James Dobson made a strong case for the moral character of the President of the United States during the Clinton impeachment crisis in 1998. You can read about it here.
So did Wayne Grudem. You can read about it here.
It has now been well-chronicled that Dobson and Grudem have come out in support of Donald Trump’s presidential candidacy.
So does moral character still matter?
Writing at The Atlantic, Jonathan Merritt calls attention to what seems to be the hypocrisy of these “Trump-Loving evangelicals.” He demands that “Trump-loving evangelicals should either apologize to Bill Clinton or admit, after all these years, that they too, have a character issue.”
“Character counts.” That was evangelicals’ rallying cry in their all-out assault against Bill Clinton beginning in 1993. In response to what they perceived as widespread moral decline, some religious groups had become aligned with the Republican Party during the Ronald Reagan and George H.W. Bush administrations. To them, the allegedly draft-dodging, pot-smoking, honesty-challenged womanizer symbolized everything that was wrong with America.
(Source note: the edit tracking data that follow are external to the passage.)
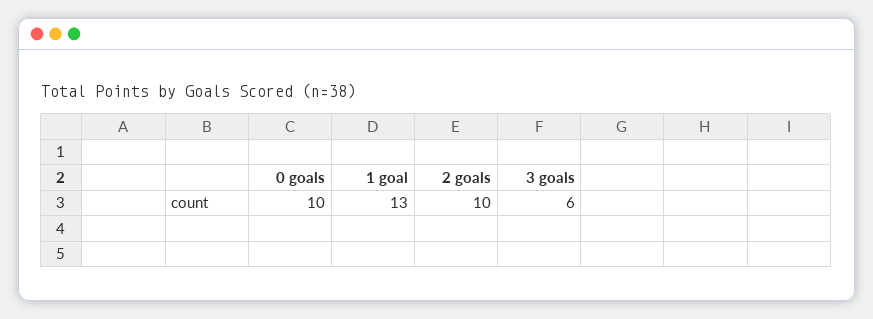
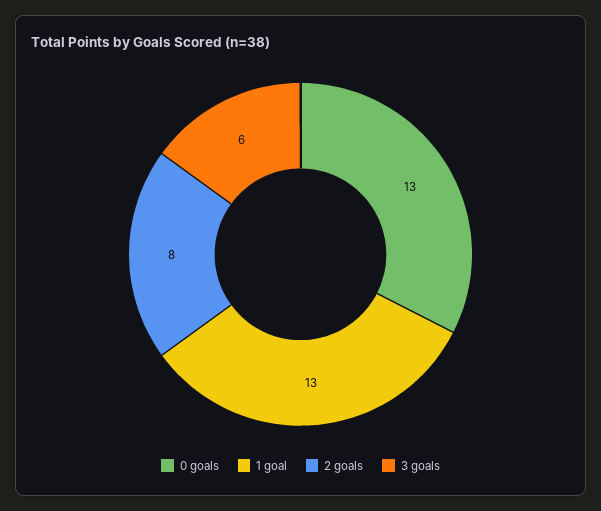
  {
-   "0 goals": 10,
+   "0 goals": 13,
    "1 goal": 13,
-   "2 goals": 10,
+   "2 goals": 8,
    "3 goals": 6
  }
More than two decades after Clinton’s first inauguration, many evangelical leaders of that era have endorsed the draft-dodging, foul-mouthed, honesty-challenged womanizer named Donald Trump for president. Only a handful refuse to follow suit, including Albert Mohler, the president of The Southern Baptist Theological Seminary. During the Clinton years, he regularly argued in mainstream media outlets that the Arkansan was morally unfit to serve as Commander-in-Chief.
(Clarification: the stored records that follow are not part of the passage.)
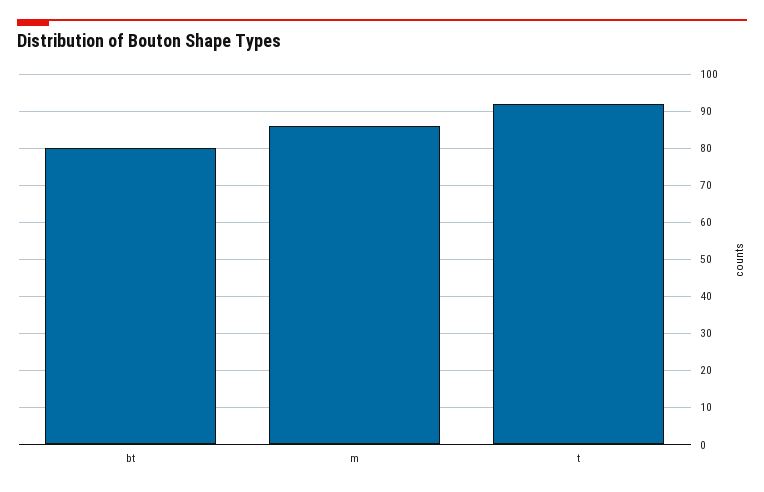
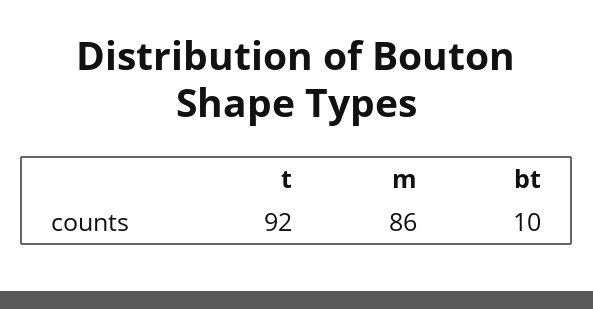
  {
-   "bt": 80,
+   "bt": 10,
    "m": 86,
    "t": 92
  }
“If I were to support, much less endorse, Donald Trump for president,” Mohler says, “I would actually have to go back and apologize to former President Bill Clinton.”
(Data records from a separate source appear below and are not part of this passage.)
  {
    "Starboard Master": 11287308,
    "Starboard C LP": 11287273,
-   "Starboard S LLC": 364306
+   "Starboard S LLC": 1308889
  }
At least Mohler is consistent, which is more than can be said for some of his peers in leadership. While prominent evangelicals tied Bill Clinton to the public whipping post for nearly a decade to make him pay penance for his character defects, they now celebrate a reality-television star who is at least as flawed. As Mohler said, if these Christian leaders want to endorse Trump, they should apologize to Bill Clinton…
…Evangelicals during the ’90s were not merely concerned with Clinton’s private behavior; they were worried about its effect on a society they felt had already abandoned traditional values. In September 1998, James Dobson of Focus on the Family sent a letter to 2.4 million conservative Christians claiming Clinton should be impeached because his behavior was setting a bad example for our children about “respecting women.” Dobson’s apparent concern for women back then feels like a partisan political move now that he’s given Trump an enthusiastic endorsement.
While Clinton, at least, hid his indiscretions, Trump has paraded his affairs down Broadway for decades. In The Art of the Deal, Trump actually bragged about bedding multiple married women. He’s slept with so many women that he called his ability to avoid STDs “my personal Vietnam.” He’s objectified or insulted the women he hasn’t married, divorced, or slept with, labeling those he finds unattractive with terms like “fat pig,” “dog” or “slob.” In numerous interviews with Howard Stern, he talked in graphic detail about his sexual exploits and discussed which female celebrities are worth a “bang.” How exactly do evangelicals reconcile this behavior with claims that they value respect for women?
Read the entire piece here.
OK, now some thoughts for my evangelical and Christian readers:
There have been a lot of arguments in the evangelical community about whether one should or should not support Trump. As I argued yesterday, the pro-Trump argument centers on his promise to appoint conservative Supreme Court justices. But I hear very little conversation within evangelical circles about how support for Donald Trump impacts Christian witness in the United States and beyond. No one is talking about how a Trump-loving evangelical bears testimony to his or her faith with unbelievers. (Last time I checked evangelism was a fundamental tenet of evangelical belief).
Whether we like it or not, or whether it is fair or not, we live in an age when religious conviction and politics are closely linked in the minds of many Americans. If you are an evangelical who supports Trump you are going to have a lot of explaining to do when unbelieving friends and acquaintances ask you how you claim the name of Jesus Christ and still affiliate with the immoral candidate that Merritt describes above. Somehow I don’t think “well, Hillary is a lot worse” or “we need to win the Supreme Court” is going to be an adequate answer.